UN system will protect future of rich and poor: German President

Wednesday March 18 2020

German President Frank-Walter Steinmeier addresses the opening speech of the 56th Munich Security Conference (MSC) in Munich, southern Germany, on February 14, 2020. PHOTO | CHRISTOF STACHE | AFP


German President Frank-Walter Steinmeier has criticised global powers which have been withdrawing from international bodies, saying the move risks slowing down cooperation against common problems.

Ahead of his visit to Nairobi on Sunday, Mr Steinmeier said the world will be better if countries defend the UN and other regional cooperation blocs because no country can handle all its problems alone.

"Withdrawing in order to concentrate on a narrowly-defined national interest harms us all. It casts us back to a world in which everyone seeks to enhance their own security at the expense of others," he told the Nation in a pre-tour interview.

"Such a rejection of international cooperation also prevents us from coming up with convincing answers to the issues and problems that no one, not even the biggest nation-state on Earth, can solve alone."


The German President thinks countries should be thinking of fortifying international cooperation through bodies such as the UN and the EU, in what is often known as multilateralism.


"It (withdrawal) damages the institutions and instruments we absolutely need to tackle the major issues facing humanity, issues specified in the United Nations Sustainable Development Goals.

"Climate change mitigation is but one of them. Here, though, it becomes clearer by the day that the repercussions are not only felt by small states. A blinkered or short-sighted national view will cost even the biggest of us dearly.

"All over the world, our children’s and grandchildren’s generations will pay a high price for our failure to act and for nations going it alone, undermining joint action."


Germany is currently a member of the UN Security Council, the most powerful UN body but which has lately been victim to political interests of permanent members US, France, China, UK and Russia.

But Munich says it has used its position to show leadership.

"We used the first year of our membership to further intensify the cooperation between the United Nations and African partners.

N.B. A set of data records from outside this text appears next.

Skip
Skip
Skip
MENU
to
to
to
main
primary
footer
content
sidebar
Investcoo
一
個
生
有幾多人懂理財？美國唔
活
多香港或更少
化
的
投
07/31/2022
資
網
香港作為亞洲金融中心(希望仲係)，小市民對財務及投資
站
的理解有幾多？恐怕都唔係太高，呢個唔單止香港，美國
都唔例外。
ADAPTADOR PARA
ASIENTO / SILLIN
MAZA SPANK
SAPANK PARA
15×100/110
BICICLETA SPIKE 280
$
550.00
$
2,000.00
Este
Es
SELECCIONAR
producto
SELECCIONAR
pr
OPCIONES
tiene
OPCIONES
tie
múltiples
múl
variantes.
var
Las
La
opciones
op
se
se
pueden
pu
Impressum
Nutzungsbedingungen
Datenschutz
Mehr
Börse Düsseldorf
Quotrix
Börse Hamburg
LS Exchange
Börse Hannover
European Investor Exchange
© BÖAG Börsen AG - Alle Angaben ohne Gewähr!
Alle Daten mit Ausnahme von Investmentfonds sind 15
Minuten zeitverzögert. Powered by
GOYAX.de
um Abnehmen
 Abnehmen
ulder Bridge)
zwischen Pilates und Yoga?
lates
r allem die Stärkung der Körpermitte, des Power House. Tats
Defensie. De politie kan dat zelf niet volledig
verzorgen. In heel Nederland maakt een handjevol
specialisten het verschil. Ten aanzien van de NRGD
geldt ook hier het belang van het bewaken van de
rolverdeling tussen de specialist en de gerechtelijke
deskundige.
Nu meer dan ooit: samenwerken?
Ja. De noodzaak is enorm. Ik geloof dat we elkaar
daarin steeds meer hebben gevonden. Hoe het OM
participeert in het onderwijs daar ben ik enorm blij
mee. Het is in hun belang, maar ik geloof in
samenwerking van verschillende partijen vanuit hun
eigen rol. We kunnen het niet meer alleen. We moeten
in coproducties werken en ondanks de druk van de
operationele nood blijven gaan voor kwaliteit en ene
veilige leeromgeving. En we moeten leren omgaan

"For example, we are the only Western troop contributor supporting the joint UN-AU peace mission in Darfur. This mission can be a blueprint for the future of cooperation between New York and Addis Ababa: African solutions to African problems with the support of the international community. Germany is the largest European troop contributor in the UN peace mission, Minusma, in Mali.

"Moreover, we are engaged in the fight against Ebola, not only bilaterally but also within the UN framework. Together we are working to advance Silencing the Guns in Africa."

Mr Steinmeier said his country would like to strengthen multilateralism and the rules-based world order in cooperation with African partners also in the security council.

He said that as such, the German Government has established an Alliance for Multilateralism aimed at finding practical new forms of cooperation for fulfilment of common interests.


The Federal President will be the highest ranked German politician to visit Nairobi since Chancellor Angela Merkel did in 2011.

He says his visit is meant to boost business ties with the East African region and has carried with him a huge business delegation.

Nairobi is an important regional centre for major UN organisations, for example the UN Environment Programme (Unep) and the UN Human Settlement Programme (UN-Habitat).

"Kenya is a key partner for us in the worldwide campaign to find joint solutions in the age of the Anthropocene, in which, for the first time, humans have fundamentally changed the living conditions on our planet with their own actions," Mr Steinmeier said.

But his tour comes on the backdrop of Brexit, which saw the United Kingdom exit the European Union.

That left Germany as the biggest economy in the EU and the European body somewhat politically weak.